● TASK DIRECTIONS
Without the pictures, give the entries below again exactly as written.

-- Opening Marker --

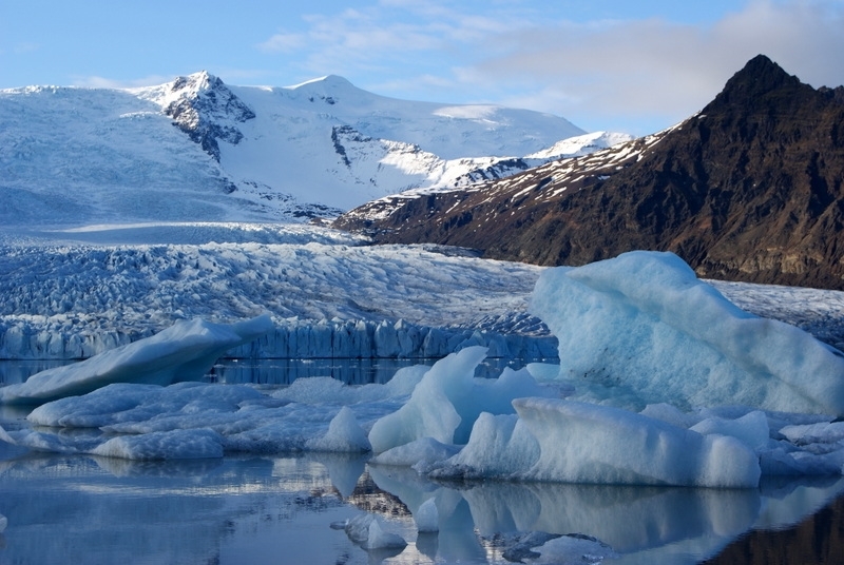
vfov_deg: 16.6
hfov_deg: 24.6
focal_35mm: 82
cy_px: 282
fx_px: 1937
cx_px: 422
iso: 100
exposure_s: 1/200
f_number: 8
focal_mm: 55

-- Closing Marker --

● RESPONSE AREA
vfov_deg: 16.6
hfov_deg: 24.6
focal_35mm: 82
cy_px: 282
fx_px: 1937
cx_px: 422
iso: 100
exposure_s: 1/200
f_number: 8
focal_mm: 55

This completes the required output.